Task goal:
Copying rule for the data below: pictures stay out, and only the lines from the one with "For each pixel u v, give camera depth d." down to the one with "186 143 4.09", inclusive, are repeated exactly.

Records to process:
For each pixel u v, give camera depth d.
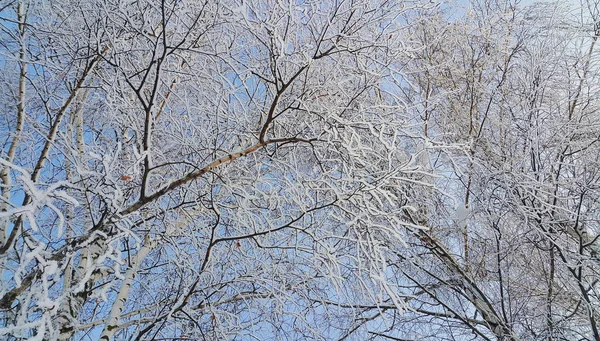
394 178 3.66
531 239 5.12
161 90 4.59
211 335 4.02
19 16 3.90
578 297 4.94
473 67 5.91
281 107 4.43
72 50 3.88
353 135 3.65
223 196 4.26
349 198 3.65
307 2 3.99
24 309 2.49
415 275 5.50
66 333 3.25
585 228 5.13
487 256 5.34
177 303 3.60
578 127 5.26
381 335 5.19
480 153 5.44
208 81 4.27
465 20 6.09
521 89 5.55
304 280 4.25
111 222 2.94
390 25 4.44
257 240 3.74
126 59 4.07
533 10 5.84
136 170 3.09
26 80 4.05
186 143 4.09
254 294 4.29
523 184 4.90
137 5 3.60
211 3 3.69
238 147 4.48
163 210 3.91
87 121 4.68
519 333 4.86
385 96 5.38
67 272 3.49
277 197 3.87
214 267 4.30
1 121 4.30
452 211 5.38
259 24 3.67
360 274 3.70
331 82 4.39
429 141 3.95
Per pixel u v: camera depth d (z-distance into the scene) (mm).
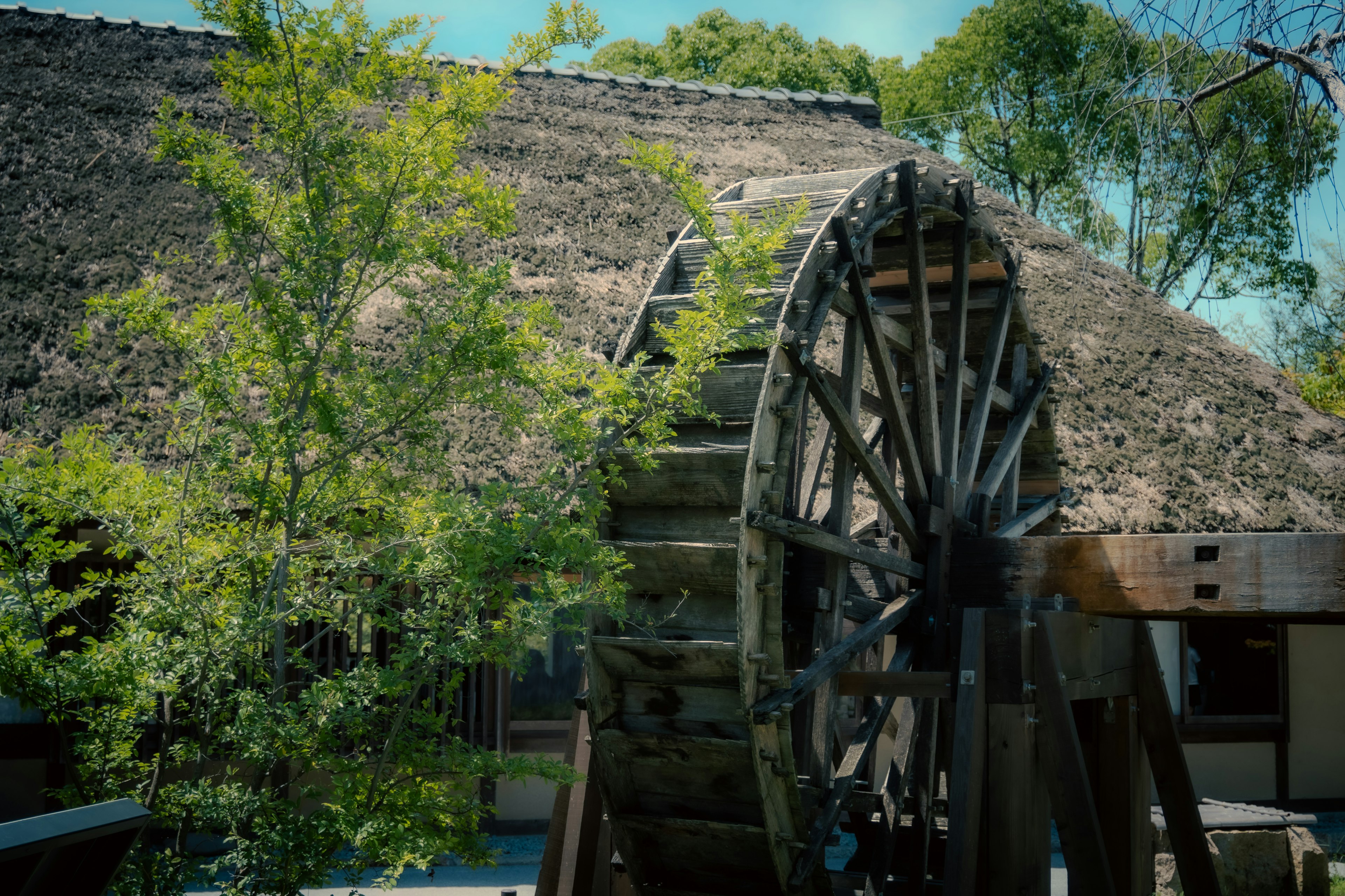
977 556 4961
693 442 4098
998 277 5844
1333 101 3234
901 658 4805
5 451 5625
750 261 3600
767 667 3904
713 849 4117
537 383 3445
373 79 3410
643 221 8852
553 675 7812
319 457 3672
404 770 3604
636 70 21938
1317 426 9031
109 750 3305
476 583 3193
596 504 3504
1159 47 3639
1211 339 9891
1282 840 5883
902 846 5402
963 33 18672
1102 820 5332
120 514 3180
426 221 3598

==

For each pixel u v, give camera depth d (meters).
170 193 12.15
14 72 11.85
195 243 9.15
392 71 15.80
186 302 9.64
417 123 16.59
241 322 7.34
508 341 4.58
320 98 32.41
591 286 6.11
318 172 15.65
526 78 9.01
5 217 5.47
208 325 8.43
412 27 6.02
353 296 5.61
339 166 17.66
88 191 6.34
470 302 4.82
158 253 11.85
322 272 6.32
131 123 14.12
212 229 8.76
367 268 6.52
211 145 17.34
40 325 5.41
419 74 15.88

Task output:
For each pixel u v, give camera depth d.
394 178 3.66
531 239 5.12
161 90 4.59
211 335 4.02
19 16 3.90
578 297 4.94
473 67 5.91
281 107 4.43
72 50 3.88
353 135 3.65
223 196 4.26
349 198 3.65
307 2 3.99
24 309 2.49
415 275 5.50
66 333 3.25
585 228 5.13
487 256 5.34
177 303 3.60
578 127 5.26
381 335 5.19
480 153 5.44
208 81 4.27
465 20 6.09
521 89 5.55
304 280 4.25
111 222 2.94
390 25 4.44
257 240 3.74
126 59 4.07
533 10 5.84
136 170 3.09
26 80 4.05
186 143 4.09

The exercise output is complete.